WHAT YOU NEED TO DO:
In the Rust service-testing excerpt, what storage error type results when R is PostgresArticleRepo?

Look at ServiceError<R::Error> — the storage error type flows through the generics. If R is InMemoryArticleRepo, the storage error is Infallible (it can never happen). If R is PostgresArticleRepo, it’s sqlx::Error. The type system tracks this automatically.

Testing Without a Database

This is the real payoff:

#[cfg(test)]
mod tests {
    use super::*;

    fn test_service() -> ArticleService<InMemoryArticleRepo> {
        ArticleService::new(InMemoryArticleRepo::new())
    }

    #[test]
    fn publish_article_validates_title() {
        let mut service = test_service();
        let result = service.publish_article(
            "".into(),
            "a".repeat(200),
            UserId(1),
        );
        assert!(matches!(result, Err(ServiceError::Validation(_))));
    }

    #[test]
    fn publish_article_validates_body_length() {
        let mut service = test_service();
        let result = service.publish_article(
            "Good Title".into(),
            "too short".into(),
            UserId(1),
        );
        assert!(matches!(result, Err(ServiceError::Validation(_))));
    }

    #[test]
    fn publish_and_retrieve_articles() {
        let mut service = test_service();

        let article = service
            .publish_article(
                "Test Article".into(),
                "a".repeat(200),
                UserId(1),
            )

DATASET CONTENT:
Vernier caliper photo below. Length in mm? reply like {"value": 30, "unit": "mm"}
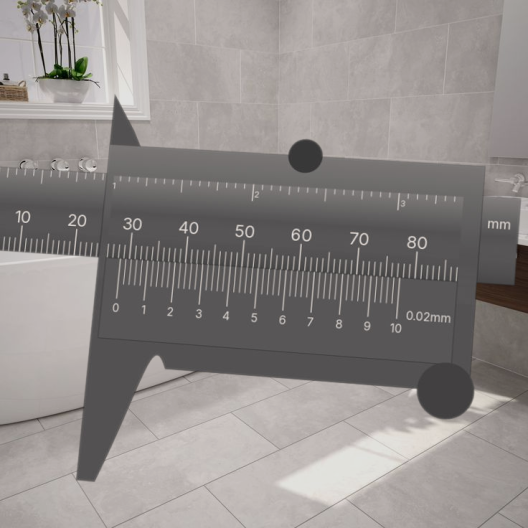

RESULT:
sqlx::Error